Gerade habe ich bei Umräumarbeiten im Bücherlager ein maschinengeschriebenes Blatt mit einer wundervollen Beschreibung der Bildzeitung gefunden. Ist zwar schon bestimmt schon einige Zeit her, als BILD noch 10 Pfennig gekostet hat (keine Ahnung, wieviel dafür heute fällig werden, aber es müssen ja auf jeden Fall Cents sein) aber ich glaube, das alles trifft auch heute noch den Nagel auf den Kopf:
Willst du das Zeitgeschehen erfassen, dich bestens unterrichten lassen,
dann kauf dir statt ner Chesterfield lieber ´ne 10 – Pfennig Bild.
„Menschenmord im Schneegestöber, Rattengift in Gänseleber!
14 Tote – Zug entgleist; Adenauer abgereist.
Gattenmord in Ehebett; Verbrennungstod im Nierenfett!
Einbruchdiebstahl in WC; Schwein ertrank im Bodensee.
Bäcker fiel in Jauchegrube; Schlägerei in Bauernstube.
Untermieter totgeschlagen – Täter floh im Kinderwagen!“
Zweieinhalbmillionen Leser, von der Donau bis zur Weser,
Vater, Mutter, Greis und Knabe warten auf die Bild – Ausgabe.
„Hund biß Kind aus Eifersucht; Raubmörder ergriff die Flucht.
Mann fiel in die Melkmaschine; Keilerei in Werkskantine.
Greis ein Auge ausgeschlagen; Eisenhower hat’s am Magen!
Polizei verfolgt Sadist; Bauernbursche warf mit Mist.
Mäusegift im Kuchenteig – Angeklagter wurde weich:
Riesensummen unterschlagen; Kronjuwelen im Mantelkragen!“
Hat der Leser dies erfahren, schlägt es ihm gleich auf den Magen.
Diese Dinge, die passieren, bringen ihn zum fantasieren;
Hinter Bäumen, Hecken, Mauern sieht er Mörder, die da lauern
Und ihn mit Messern, Dolch, Pistolen ihn ins Reich der Träume holen.
Doch am nächsten Morgen dann schafft er gleich `ne Bild sich an
Um etwas für die Bild-ung zu tun und danach sich auszuruh’n.
Und er denkt, er sei gescheiter, geht es doch gleich wieder weiter.
„Kind im Walde ausgesetzt; Amokläufer wird gehetzt.
Liebespärchen nicht mehr sicher; aus dem Grab erscholl Gekicher.

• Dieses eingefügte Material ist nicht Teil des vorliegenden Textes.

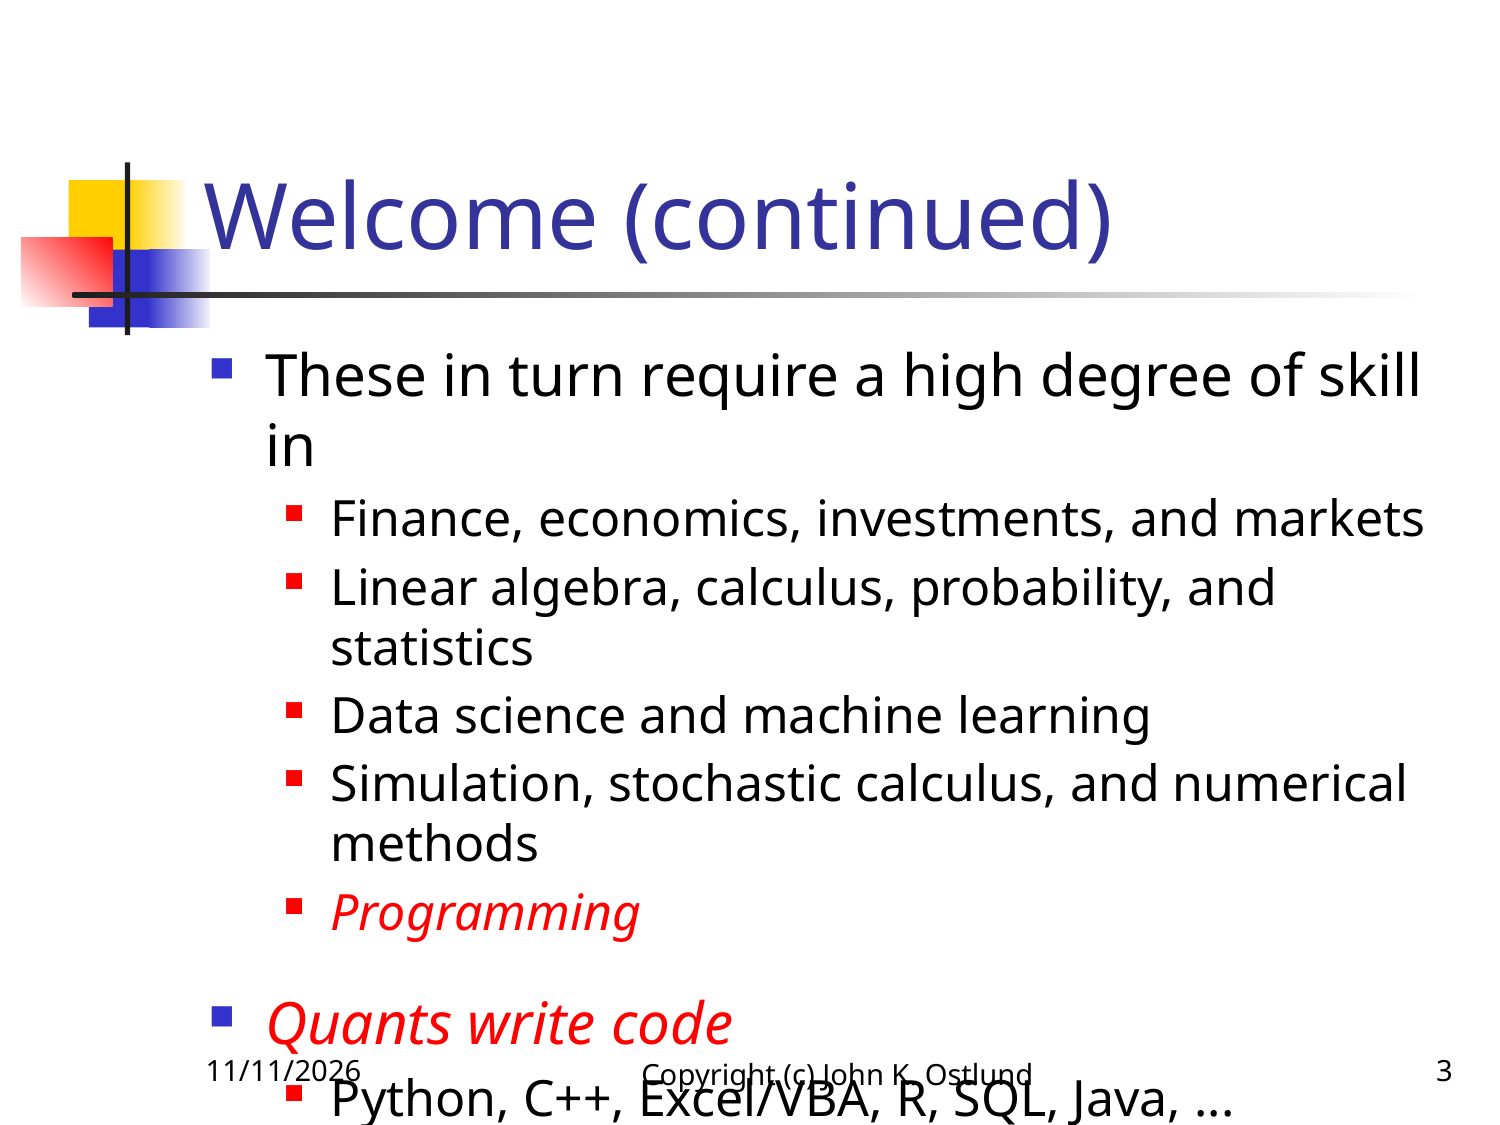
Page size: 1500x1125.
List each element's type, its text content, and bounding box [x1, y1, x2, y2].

Explosion im Eisenwerk, Frau geklaut und nicht gemerkt.
Überfall auf alte Frau; im Bundestag ist groß Radau.
Große Konferenz bei Nasser; in die Milch muß noch mehr Wasser.
Großalarm bei Polizei; Huhn legt 2 Pfund schweres Ei!
Drohbrief an die Tür geklebt; nach dem Tode noch gelebt.
England’s Frauen sind gut dran – kriegen Kinder ohne Mann!
Ehedrama im Tumult; Bombe auf dem Lehrerpult.“
Von der Zeitung fließt das Blut, aber trotzdem B i l d i s t g u t !!!!
Mein Fundstück verzeichnete leider keinen Urheber. Ich habe im Internet aber folgende Namen gefunden: Helene von Kolontay, Birgit Höhmann und Ulla Thiele.
Hallo Martina,
Ich weiss nicht, ob Sie immer noch ein wenig im Buchhandel tätig sind. Jedenfalls schulde ich Ihnen unsäglichen Dank dafür, dass ich das „Gedicht“ über die Bildzeitung, das ich etwa 1965 entweder bei einer Weihnachtsfeier oder bei einem Schuljahrsabschlussfest im Duo mit einer Freundin vor einer vollen Aula aufgesagt habe, wieder gefunden habe. Was mich interessiert, ist die Frage, wie fremd- oder selbstbestimmt die Auswahl war, und vor allem, warum ich nicht das thematisch entsprechende Gedicht von Hans Magnus Enzensberger vorgetragen habe, das weit weniger mit den aufreisserischen Bildzeitung-Schlagzeilen kokettiert, sondern deren Beliebigkeit aufzeigt.